*** RECORDED INFORMATION ***

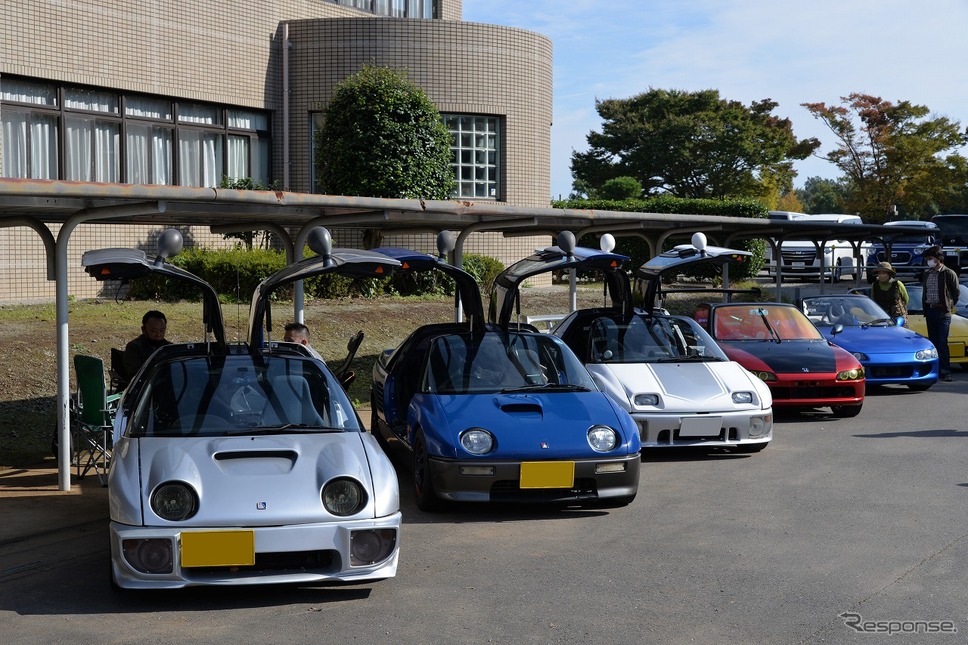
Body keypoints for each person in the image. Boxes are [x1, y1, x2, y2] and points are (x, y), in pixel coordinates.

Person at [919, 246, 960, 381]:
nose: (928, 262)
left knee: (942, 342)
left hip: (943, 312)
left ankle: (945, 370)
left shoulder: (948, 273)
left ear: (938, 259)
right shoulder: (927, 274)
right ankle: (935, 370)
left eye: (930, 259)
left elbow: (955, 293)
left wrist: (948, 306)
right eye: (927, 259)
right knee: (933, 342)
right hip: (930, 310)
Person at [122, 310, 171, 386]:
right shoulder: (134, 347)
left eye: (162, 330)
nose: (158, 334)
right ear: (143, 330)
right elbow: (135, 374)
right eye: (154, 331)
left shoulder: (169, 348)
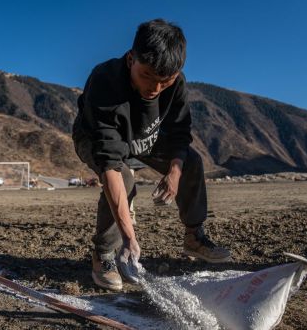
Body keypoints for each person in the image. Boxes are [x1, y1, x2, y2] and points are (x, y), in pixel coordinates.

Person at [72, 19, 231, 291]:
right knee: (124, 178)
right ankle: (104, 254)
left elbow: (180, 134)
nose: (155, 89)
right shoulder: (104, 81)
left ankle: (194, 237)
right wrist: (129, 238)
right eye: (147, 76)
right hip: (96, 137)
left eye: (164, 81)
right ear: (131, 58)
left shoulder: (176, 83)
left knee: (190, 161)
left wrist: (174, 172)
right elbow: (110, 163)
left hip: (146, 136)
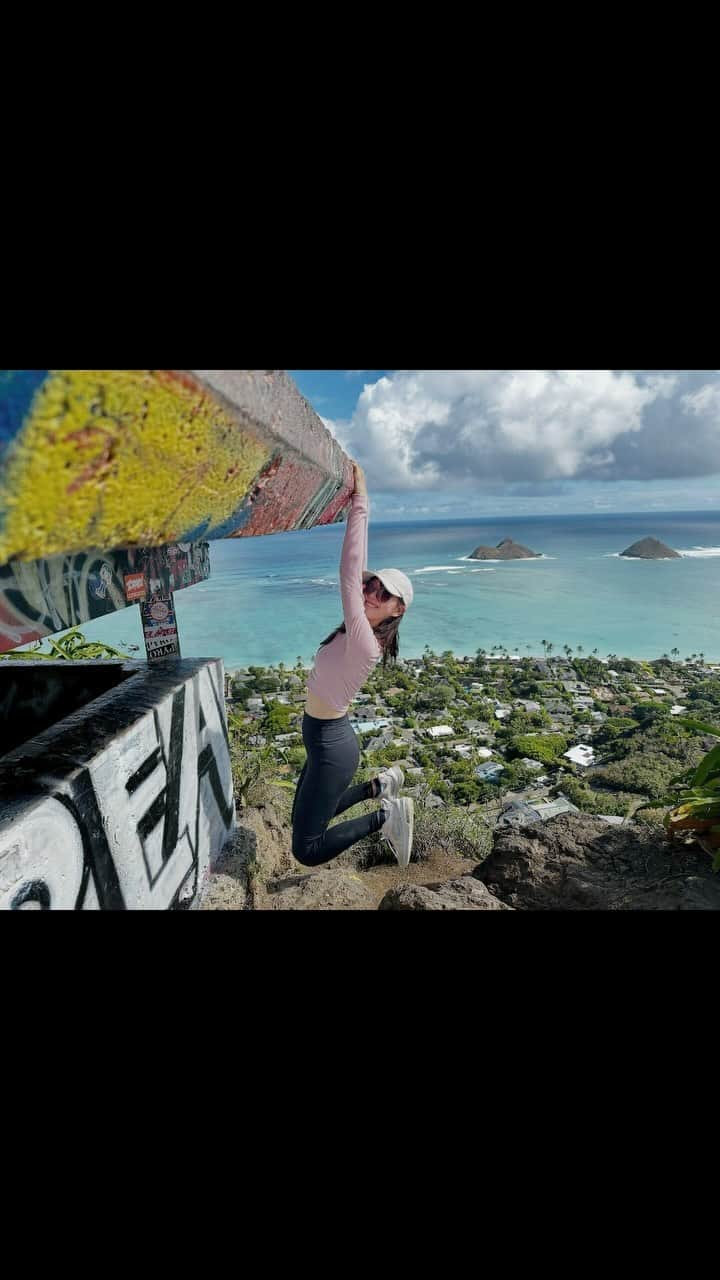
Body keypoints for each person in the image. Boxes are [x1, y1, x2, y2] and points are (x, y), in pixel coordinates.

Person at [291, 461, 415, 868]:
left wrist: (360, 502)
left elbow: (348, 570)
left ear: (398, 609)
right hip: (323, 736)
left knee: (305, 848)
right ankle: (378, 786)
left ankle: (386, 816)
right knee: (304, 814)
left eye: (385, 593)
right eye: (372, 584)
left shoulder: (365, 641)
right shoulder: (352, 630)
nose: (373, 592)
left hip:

*** End of RECORDED INFORMATION ***

WORK ITEM.
Keep the pictures out and write out the records exactly.

ANSWER.
Body keypoints for each person in the image. Boxes are [x1, y1, x2, y2] and points are (x, y), in pixel coordinates.

Person at [919, 246, 960, 381]:
nose: (928, 262)
left knee: (942, 342)
left hip: (943, 312)
left ankle: (945, 370)
left shoulder: (948, 273)
left ear: (938, 259)
right shoulder: (927, 274)
right ankle: (935, 370)
left eye: (930, 259)
left elbow: (955, 293)
left wrist: (948, 306)
right eye: (927, 259)
right knee: (933, 342)
right hip: (930, 310)
Person at [122, 310, 171, 386]:
right shoulder: (134, 347)
left eye: (162, 330)
nose: (158, 334)
right ear: (143, 330)
right elbow: (135, 374)
right eye: (154, 331)
left shoulder: (169, 348)
Body keypoints for each person in the image. Boxes are [x1, y1, x2, y2] and points are (x, y), in pixel coordinates.

Person at [72, 19, 231, 291]:
right knee: (124, 178)
right ankle: (104, 254)
left elbow: (180, 134)
nose: (155, 89)
right shoulder: (104, 81)
left ankle: (194, 237)
right wrist: (129, 238)
right eye: (147, 76)
right hip: (96, 137)
left eye: (164, 81)
right ear: (131, 58)
left shoulder: (176, 83)
left knee: (190, 161)
left wrist: (174, 172)
right elbow: (110, 163)
left hip: (146, 136)
Body keypoints for each person in the image. Boxes are [x1, y1, x2, y2] and points are (x, y), in pixel coordinates.

Person at [291, 461, 415, 868]:
left wrist: (360, 502)
left elbow: (348, 570)
left ear: (398, 609)
right hip: (323, 736)
left knee: (305, 848)
right ankle: (378, 786)
left ankle: (386, 816)
right knee: (304, 814)
left eye: (385, 593)
right eye: (372, 584)
left shoulder: (365, 641)
right shoulder: (352, 630)
nose: (373, 592)
left hip:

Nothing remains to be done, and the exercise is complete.